NIST Payload Specialist
- Time in space: 19d 15h 58m
- Missions: STS-83, STS-94

= Gregory T. Linteris =

American astronaut and scientist (born 1957)

Gregory Thomas Linteris (born October 4, 1957) is an American scientist who flew as a payload specialist on two NASA Space Shuttle missions in 1997.

==Education==
Linteris grew up in Demarest, New Jersey, where he attended Northern Valley Regional High School at Demarest. He received a bachelor of science degree in chemical engineering from Princeton University in 1979 and a master of science degree from the design division of the mechanical engineering department at Stanford University in 1984; he was awarded a doctorate in mechanical and aerospace engineering from Princeton in 1990 after completing a doctoral dissertation titled "Trace radical species detection in a turbulent chemical kinetic flow reactor using a 180⁰ laser induced fluorescence probe" supervised by Fred Dryer.

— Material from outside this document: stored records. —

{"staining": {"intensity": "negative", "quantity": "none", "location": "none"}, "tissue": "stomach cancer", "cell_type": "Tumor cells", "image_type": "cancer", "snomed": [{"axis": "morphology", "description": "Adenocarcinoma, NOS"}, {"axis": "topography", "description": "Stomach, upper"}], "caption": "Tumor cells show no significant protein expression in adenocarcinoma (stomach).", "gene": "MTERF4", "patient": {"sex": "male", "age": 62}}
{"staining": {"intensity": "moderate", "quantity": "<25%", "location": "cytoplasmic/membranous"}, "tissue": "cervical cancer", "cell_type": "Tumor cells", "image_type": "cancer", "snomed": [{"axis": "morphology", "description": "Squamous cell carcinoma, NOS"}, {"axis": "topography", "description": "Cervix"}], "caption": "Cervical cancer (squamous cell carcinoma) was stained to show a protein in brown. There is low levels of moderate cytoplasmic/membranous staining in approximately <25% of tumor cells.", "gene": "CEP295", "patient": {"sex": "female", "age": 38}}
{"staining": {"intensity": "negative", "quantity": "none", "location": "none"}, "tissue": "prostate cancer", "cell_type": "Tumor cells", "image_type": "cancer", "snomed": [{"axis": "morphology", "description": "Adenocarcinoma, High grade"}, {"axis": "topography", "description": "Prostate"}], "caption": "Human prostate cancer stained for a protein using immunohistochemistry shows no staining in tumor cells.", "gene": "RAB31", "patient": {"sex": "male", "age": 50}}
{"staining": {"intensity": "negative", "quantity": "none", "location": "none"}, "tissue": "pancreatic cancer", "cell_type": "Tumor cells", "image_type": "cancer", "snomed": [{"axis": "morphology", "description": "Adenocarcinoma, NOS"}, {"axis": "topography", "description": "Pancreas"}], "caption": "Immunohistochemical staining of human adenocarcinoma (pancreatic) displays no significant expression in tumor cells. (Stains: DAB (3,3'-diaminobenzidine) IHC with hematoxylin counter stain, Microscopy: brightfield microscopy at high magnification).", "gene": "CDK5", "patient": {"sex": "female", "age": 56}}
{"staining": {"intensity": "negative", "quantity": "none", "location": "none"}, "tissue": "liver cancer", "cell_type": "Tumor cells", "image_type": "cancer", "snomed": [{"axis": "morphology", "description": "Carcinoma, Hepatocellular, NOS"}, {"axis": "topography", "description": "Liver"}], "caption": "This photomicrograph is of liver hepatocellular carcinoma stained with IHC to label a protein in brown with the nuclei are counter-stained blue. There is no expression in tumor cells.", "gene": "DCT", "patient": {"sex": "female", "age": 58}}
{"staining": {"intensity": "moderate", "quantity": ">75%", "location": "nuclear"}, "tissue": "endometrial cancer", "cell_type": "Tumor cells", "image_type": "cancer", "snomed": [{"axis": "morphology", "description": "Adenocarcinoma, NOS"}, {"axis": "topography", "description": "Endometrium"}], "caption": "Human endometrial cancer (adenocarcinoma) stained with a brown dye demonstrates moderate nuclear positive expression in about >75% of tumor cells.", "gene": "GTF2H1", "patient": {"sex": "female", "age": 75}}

Linteris is a member of the American Institute of Aeronautics and Astronautics, the American Physical Society, the Combustion Institute and Sigma Xi He has over 100 publications in the areas of combustion, chemical kinetics, spectroscopy, and heat transfer.

==Spaceflight experience==
Linteris was a payload specialist on STS-83 (April 4–8, 1997) and STS-94 (July 1–17, 1997) and logged over 471 hours in space. STS-83, the Microgravity Science Laboratory (MSL-1) Spacelab mission, was cut short because of problems with one of the Space Shuttle's three fuel cell power generation units. STS-94 was a re-flight of the Microgravity Science Laboratory (MSL-1) Spacelab mission, and focused on materials and combustion science research in microgravity.

==Current position==
During his spaceflight time and currently, Linteris is a staff scientist in the Building Energy and Environment Division of the Engineering Laboratory at the National Institute of Standards and Technology in Gaithersburg, Maryland.